Source document:
——————

REPUBLIC OF SOUTH AFRICA

CASE NO. 6244/2010


In the matter between:


ETHEKWINI MUNICIPALITY ….............................................APPLICANT


and


ALDERWOOD TRADING 61 CC …...................................RESPONDENT


______________________________________________________


JUDGMENT Delivered on 04 March 2011



SWAIN J



[1] The applicant, the eThekwini Municipality, seeks an order directing the respondent, Alderwood Trading 61 cc to comply with “the ruling” of the Town Planning Appeals Board in Appeal No. 2964/2004, which appeal was heard as long ago as 29 January 2004.



[2] The practical effect of the enforcement of the ruling in question, is to compel the respondent to demolish an exterior staircase, located at a property owned by the respondent and which is situated at 524/526 Peter Mokoba Road, Overport, Durban (the property). In substitution of access being gained to the upper level of the property, by way of the exterior staircase, the applicant seeks an order directing the respondent to construct an internal staircase, at the property to achieve this objective, in accordance with the said ruling.



[3] In order to consider the ruling of the Appeals Tribunal in context it is necessary to briefly consider the history of the matter.



[4] The property had formerly consisted of residential units which had, with the consent of the applicant, been converted into a pair of maisonettes. The previous owner of the property, the Nazir Malek Trust (the Trust) had sought to convert the residential maisonettes, into business premises.



[5] For present purposes it suffices to consider the application the Trust made in April 2002, for authority for the “as built” building (being the property) and to convert the entire building to offices.



[6] That application was granted by the applicant on 12 July 2002, pursuant to a decision by the Executive Director (Development and Planning), which authorised the Trust to use the whole building for office purposes, subject to the following conditions:

[6.1] The submission and approval of detailed building plans, including a landscape plan, to the satisfaction of the Executive Director.


[6.2] The provision of twenty one parking bays.


[6.3] Restricting the authority to the use of the ground floor as attorneys’ offices and the remainder of the building as administration offices only for S A A.



[7] The decision was unsuccessfully brought before the Mayor’s Decision Making Committee by way of an interim appeal on 23 June 2003.



[8] The decision was then brought on appeal before the Appeals Tribunal by Professor and Mrs. Bell, the owners of a property adjacent to the property.

——————

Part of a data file
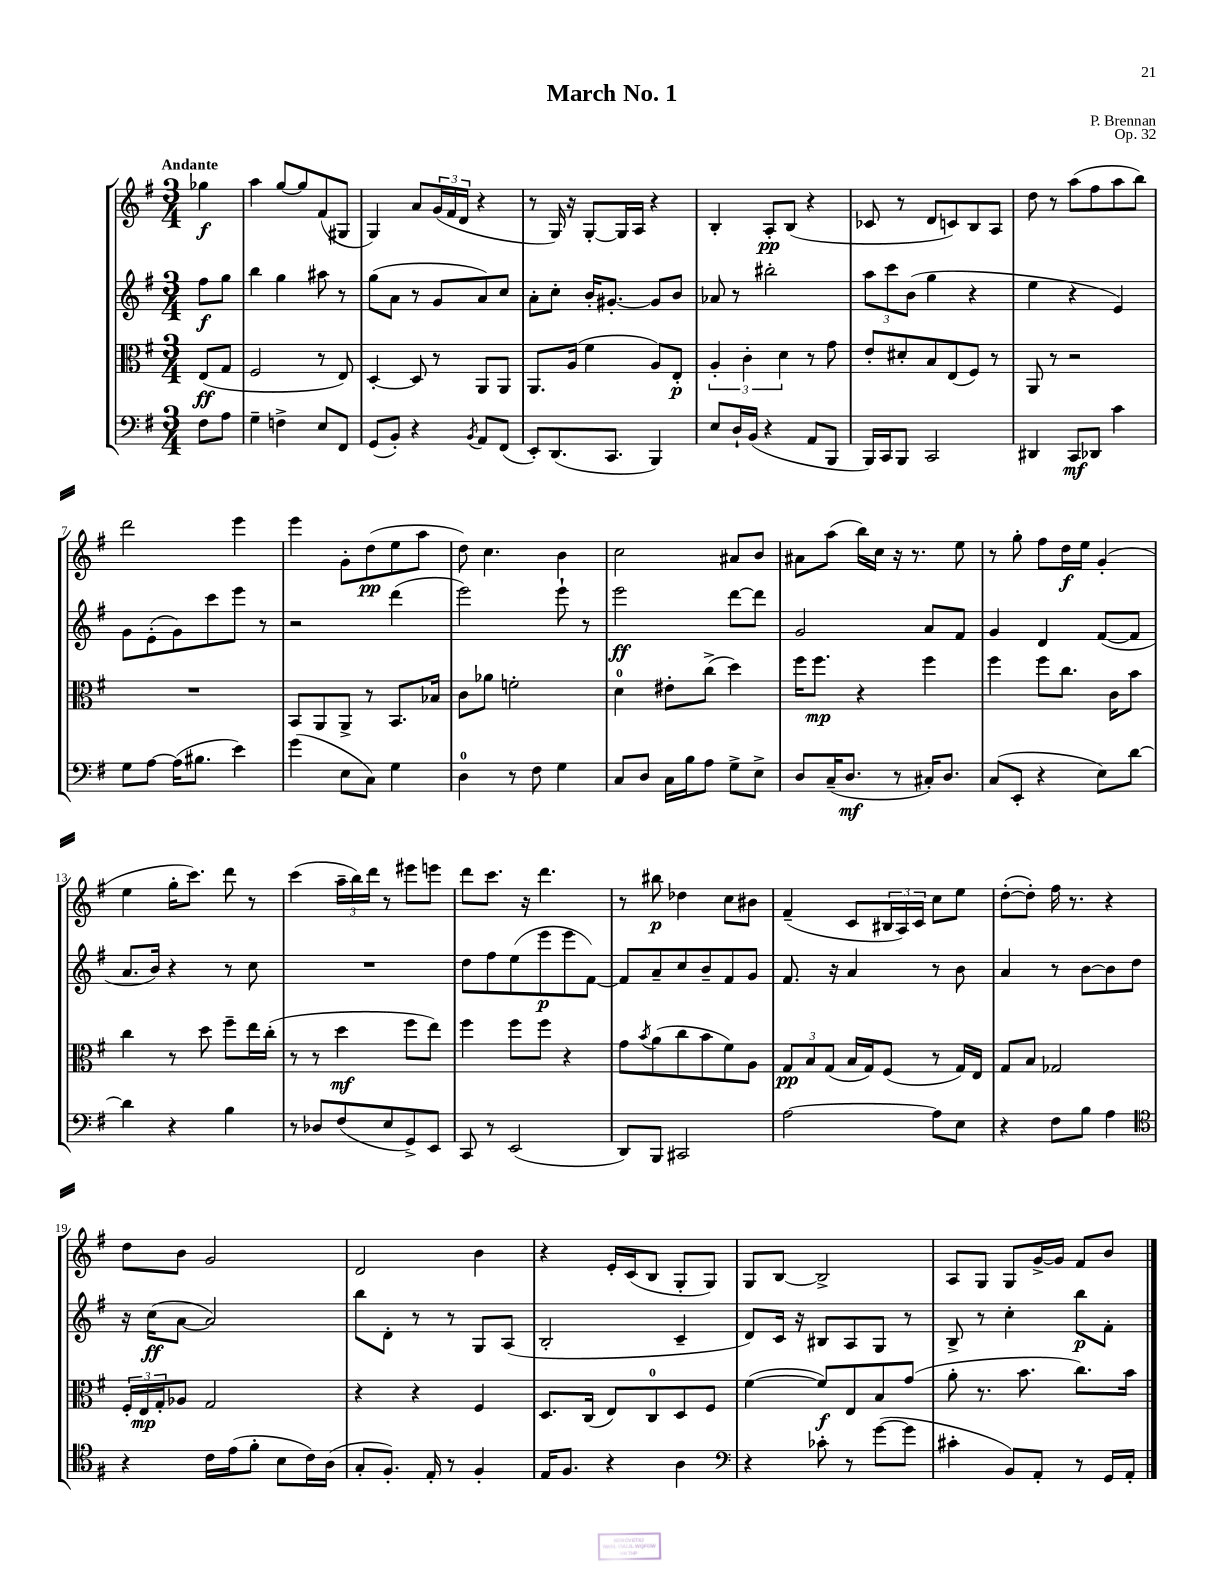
\header { title = "March No. 1" composer = "P. Brennan" opus = "Op. 32" }
<<
\new StaffGroup <<
\new Staff = "s0" {
    \clef treble \key g \major \numericTimeSignature \time 3/4 \partial 4 \tempo "Andante"
    ges''4\f |
    a''4 g''8~ g''8 fis'8( gis8 |
    g4) a'8 \tuplet 3/2 { g'16( fis'16 d'16 } r4 |
    r8 g16) r16 g8~-. g16 a16 r4 |
    b4-. a8-.\pp b8( r4 |
    ces'8 r8 d'8 c'8) b8 a8 |
    d''8 r8 a''8( fis''8 a''8 b''8) |
    d'''2 e'''4 |
    e'''4 g'8-. d''8\pp( e''8 a''8 |
    d''8) c''4. b'4 |
    c''2 ais'8 b'8 |
    ais'8 a''8( b''16) c''16 r16 r8. e''8 |
    r8 g''8-. fis''8 d''16\f e''16 g'4-.( |
    e''4 g''16-. c'''8.) d'''8 r8 |
    c'''4( \tuplet 3/2 { a''16-- b''16) d'''16 } r8 eis'''8 e'''8 |
    d'''8 c'''8. r16 d'''4. |
    r8 bis''8\p des''4 c''8 bis'8 |
    fis'4--( c'8 \tuplet 3/2 { bis16 a16) c'16 } c''8 e''8 |
    d''8~-.( d''8-.) fis''16 r8. r4 |
    d''8 b'8 g'2 |
    d'2 b'4 |
    r4 e'16-. c'16( b8 g8-. g8) |
    g8 b8~ b2-> |
    a8 g8 g8 g'16~-> g'16 fis'8 b'8 \bar "|." |
}
\new Staff = "s1" {
    \clef treble \key g \major \numericTimeSignature \time 3/4 \partial 4
    fis''8\f g''8 |
    b''4 g''4 ais''8 r8 |
    g''8( a'8 r8 g'8 a'8) c''8 |
    a'8-. c''8-. b'16-. gis'8.~-. gis'8 b'8 |
    aes'8 r8 bis''2-. |
    \tuplet 3/2 { a''8 c'''8 b'8( } g''4 r4 |
    e''4 r4 e'4) |
    g'8 e'8-.( g'8) c'''8 e'''8 r8 |
    r2 d'''4( |
    e'''2) e'''8-! r8 |
    e'''2\ff d'''8~ d'''8 |
    g'2 a'8 fis'8 |
    g'4 d'4 fis'8~( fis'8 |
    a'8. b'16) r4 r8 c''8 |
    R2. |
    d''8 fis''8 e''8( e'''8\p e'''8 fis'8~) |
    fis'8 a'8-- c''8 b'8-- fis'8 g'8 |
    fis'8. r16 a'4 r8 b'8 |
    a'4 r8 b'8~ b'8 d''8 |
    r16 c''16\ff( a'8~ a'2) |
    b''8 d'8-. r8 r8 g8 a8( |
    b2-. c'4-- |
    d'8) c'16 r16 bis8 a8 g8 r8 |
    b8-> r8 c''4-. b''8\p fis'8-. \bar "|." |
}
\new Staff = "s2" {
    \clef alto \key g \major \numericTimeSignature \time 3/4 \partial 4
    e8\ff( g8 |
    fis2 r8 e8) |
    d4~-. d8 r8 a,8 a,8 |
    a,8. a16( fis'4 a8) e8-.\p |
    \tuplet 3/2 { a4-. c'4-. d'4 } r8 g'8 |
    e'8-. dis'8-. b8 e8( fis8) r8 |
    a,8 r8 r2 |
    R2. |
    b,8 a,8 a,8-> r8 b,8. bes16 |
    c'8 aes'8 f'2-. |
    d'4-0 eis'8-. c''8->( d''4) |
    fis''16 fis''8.\mp r4 fis''4 |
    fis''4 fis''8 c''8. c'16 b'8 |
    c''4 r8 d''8 fis''8-- e''16 c''16-.( |
    r8 r8 d''4\mf fis''8 e''8) |
    fis''4 fis''8 fis''8 r4 |
    g'8 \acciaccatura { b'8 } a'8( c''8 b'8 fis'8) a8 |
    \tuplet 3/2 { g8\pp b8 g8( } b16 g16) fis8( r8 g16) e16 |
    g8 b8 ges2 |
    \tuplet 3/2 { fis16-. e16\mp g16-. } aes8 g2 |
    r4 r4 fis4 |
    d8. c16( e8) c8-0 d8 fis8 |
    fis'4~( fis'8\f) e8 b8 g'8( |
    a'8-. r8. b'8. c''8.) b'16 \bar "|." |
}
\new Staff = "s3" {
    \clef bass \key g \major \numericTimeSignature \time 3/4 \partial 4
    fis8 a8 |
    g4-- f4-> e8 fis,8 |
    g,8( b,8-.) r4 \acciaccatura { b,8 } a,8 fis,8( |
    e,8-.) d,8.( c,8. b,,4) |
    e8 d16-! b,16( r4 a,8 b,,8 |
    b,,16) c,16 b,,8 c,2 |
    dis,4 c,8\mf des,8 c'4 |
    g8 a8~ a16( bis8. e'4) |
    g'4( e8 c8) g4 |
    d4-0 r8 fis8 g4 |
    c8 d8 c16 b16 a8 g8-> e8-> |
    d8 c16--( d8.\mf r8 cis16-.) d8. |
    c8( e,8-. r4 e8) d'8~ |
    d'4 r4 b4 |
    r8 des8 fis8( e8 g,8->) e,8 |
    c,8 r8 e,2( |
    d,8) b,,8 cis,2 |
    a2~ a8 e8 |
    r4 fis8 b8 a4 |
    \clef tenor r4 c'16 e'16( fis'8-. b8 c'16) a16( |
    g8-. fis8.-.) e16-. r8 fis4-. |
    e16 fis8. r4 a4 |
    \clef bass r4 ces'8-. r8 g'8~( g'8 |
    cis'4-. b,8) a,8-. r8 g,16 a,16-. \bar "|." |
}
>>
>>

——————

Stated task 1: Return the passage of the judgment starting at "[6.2] The provision" and ending at "to the property.".
Stated task 2: List each condition to which the authority granted by the applicant on 12 July 2002 was subject, according to the judgment.
Stated task 3:
Answer these questions from the judgment:
(a) On what date was the judgment delivered?
(b) At what address is the property situated?
(c) Who brought the decision on appeal before the Appeals Tribunal?
The records are separate material, unrelated to the judgment.

Written solution 1:
[6.2] The provision of twenty one parking bays.


[6.3] Restricting the authority to the use of the ground floor as attorneys’ offices and the remainder of the building as administration offices only for S A A.



[7] The decision was unsuccessfully brought before the Mayor’s Decision Making Committee by way of an interim appeal on 23 June 2003.



[8] The decision was then brought on appeal before the Appeals Tribunal by Professor and Mrs. Bell, the owners of a property adjacent to the property.

Written solution 2:
- The submission and approval of detailed building plans, including a landscape plan, to the satisfaction of the Executive Director.
- The provision of twenty one parking bays.
- Restricting the authority to the use of the ground floor as attorneys' offices and the remainder of the building as administration offices only for S A A.

Written solution 3:
(a) 04 March 2011.
(b) 524/526 Peter Mokoba Road, Overport, Durban.
(c) Professor and Mrs. Bell, the owners of a property adjacent to the property.